» TEXT SEGMENT
I’ve always known what happened in Carrie and I never watched the film, or read the book, or eaten the cereal… until last night! That’s right! I just watched Brian DePalma’s 1976 cult-horror classic Carrie for the very first time!
I did it for you (and for Johnny).
Why did it take me so long? It’s probably because I despise the films of Brian DePalma. The man is to Alfred Hitchcock what Bai Ling is to Veronica Lake. But, knowing that Carrie was being remade (again), I vowed to suck it up and watch the damn thing already.
How bad could it be? I mean, I knew everything that was going to happen anyway.
Well, I’ll tell you. Carrie was surprisingly enjoyable. There are many things about it with which I find fault, but even with absolutely no surprises in store, the film just magically works.
The first thing that you should know about Carrie is that like the Julie Brown video link you should clicked above, there is no way in hell this story is going to be produced exactly the same way today. The original film starts — I shit you not — with about a half dozen fully nude high school girls wandering about a locker room in slo-mo. That is the sort of thing that people today frown upon (along with high school shooting jokes and remakes of classic horror films). But yes. Lots of birthday-suited girls, including young ingenue Sissy Spacek, fresh off Terrance Malick’s Badlands.

» RECORDED INFORMATION
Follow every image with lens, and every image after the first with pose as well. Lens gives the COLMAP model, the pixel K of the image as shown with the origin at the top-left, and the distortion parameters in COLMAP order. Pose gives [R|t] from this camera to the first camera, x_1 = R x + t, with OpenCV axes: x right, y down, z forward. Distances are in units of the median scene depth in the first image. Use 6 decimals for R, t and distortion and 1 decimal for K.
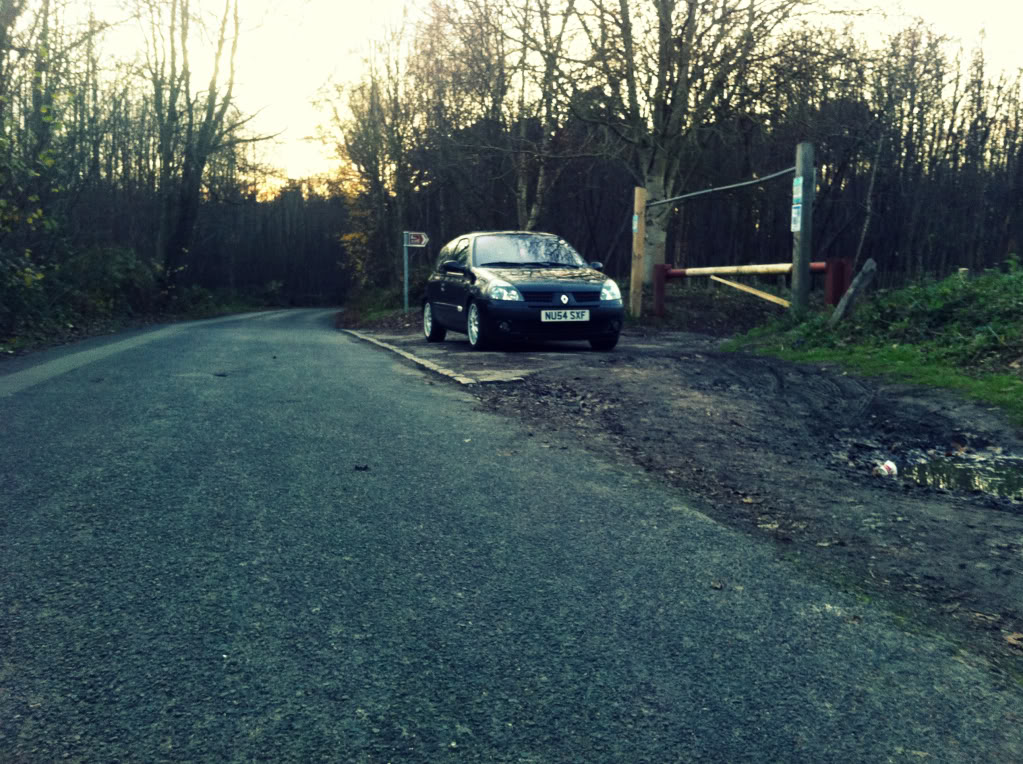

» YOUR TASK
In the movie review, rewrite the passage from "I’ve always known" to "damn thing already.", renaming "Brian DePalma" as "the director" throughout.

» TASK ANSWER
I’ve always known what happened in Carrie and I never watched the film, or read the book, or eaten the cereal… until last night! That’s right! I just watched the director’s 1976 cult-horror classic Carrie for the very first time!
I did it for you (and for Johnny).
Why did it take me so long? It’s probably because I despise the films of the director. The man is to Alfred Hitchcock what Bai Ling is to Veronica Lake. But, knowing that Carrie was being remade (again), I vowed to suck it up and watch the damn thing already.